(Material for the task begins)
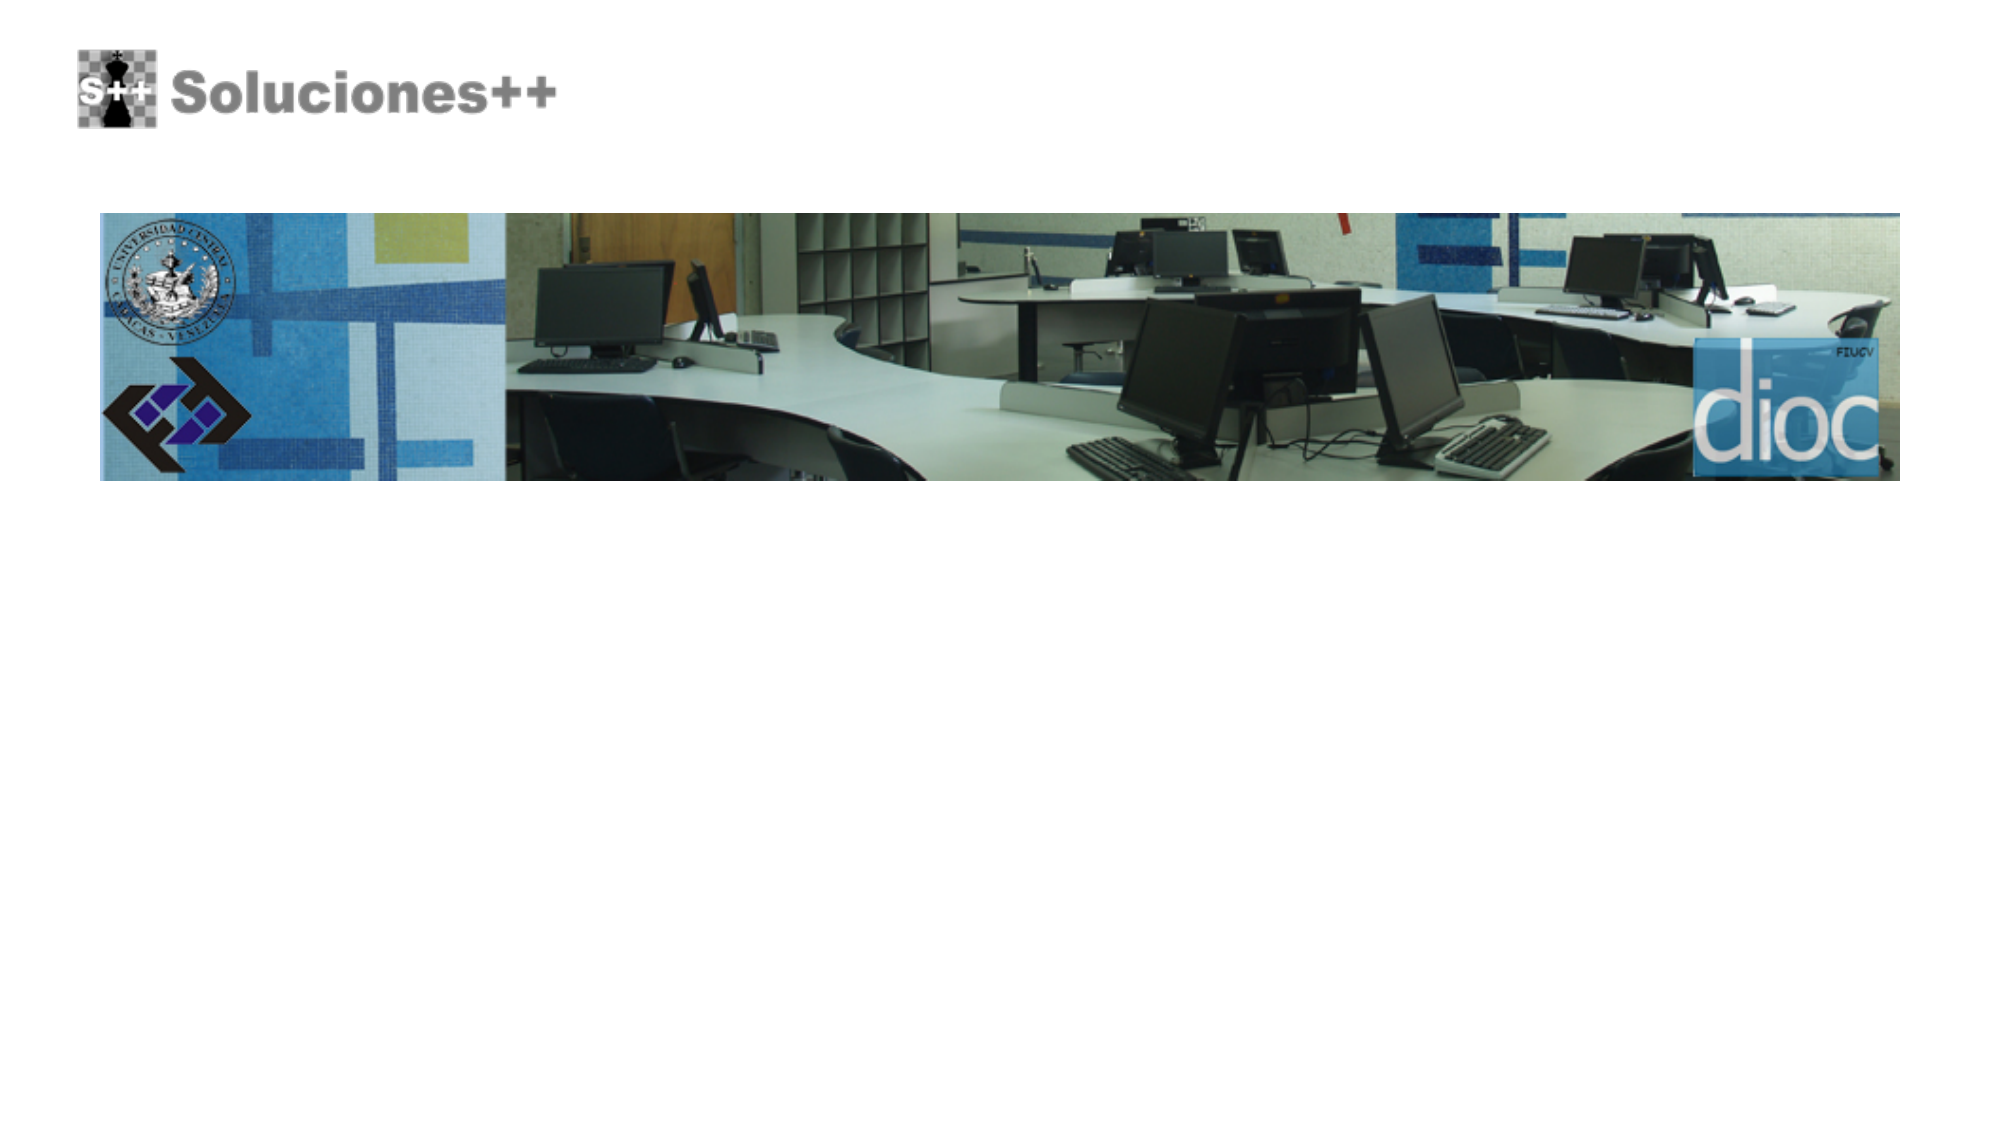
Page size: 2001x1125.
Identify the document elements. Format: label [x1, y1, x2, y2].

picture [100, 213, 1900, 481]
picture [73, 44, 565, 133]
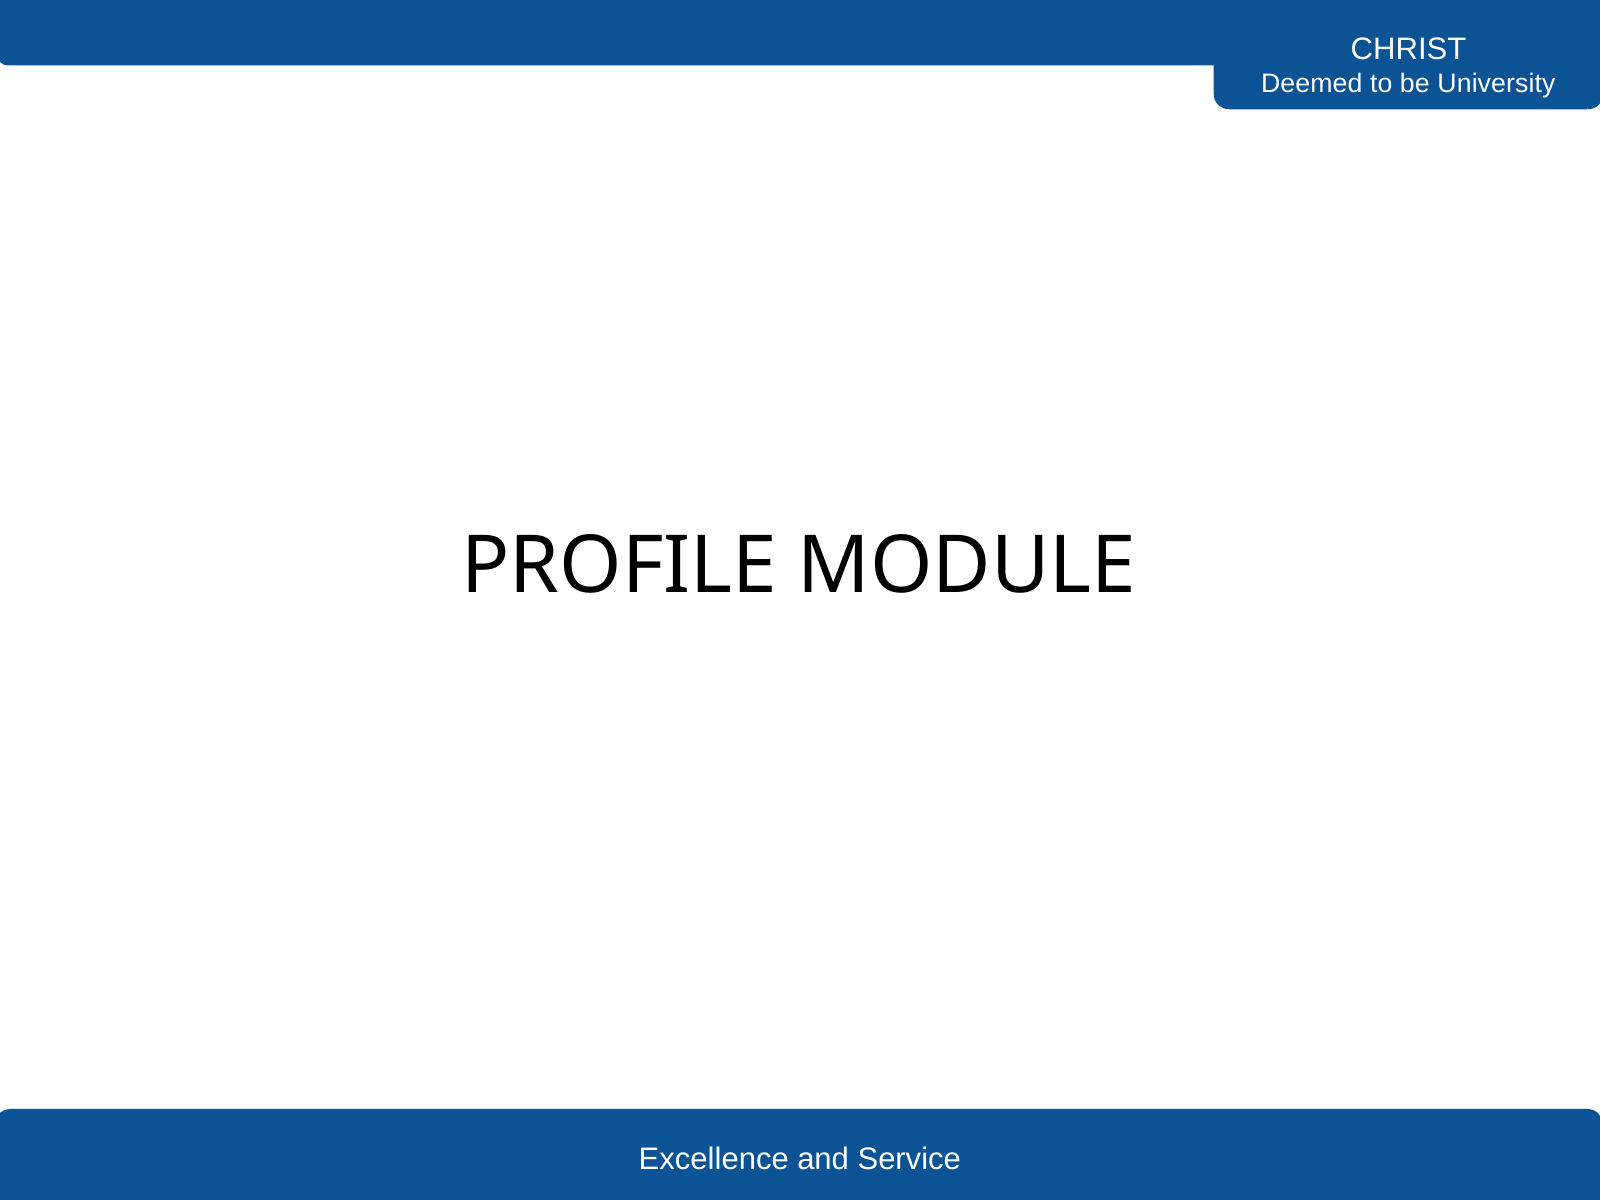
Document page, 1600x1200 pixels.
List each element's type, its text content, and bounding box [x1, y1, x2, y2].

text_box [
(Material for the task ends)
> _Work instructions_: Hand back all the entries exactly, leaving out the pictures.

> _Task output_:
Page size: 2001x1125.
Identify the document elements. Format: label [x1, y1, x2, y2].

picture [100, 213, 1900, 481]
picture [73, 44, 565, 133]
Document page, 1600x1200 pixels.
List each element's type, its text content, and bounding box [x1, y1, x2, y2].

text_box [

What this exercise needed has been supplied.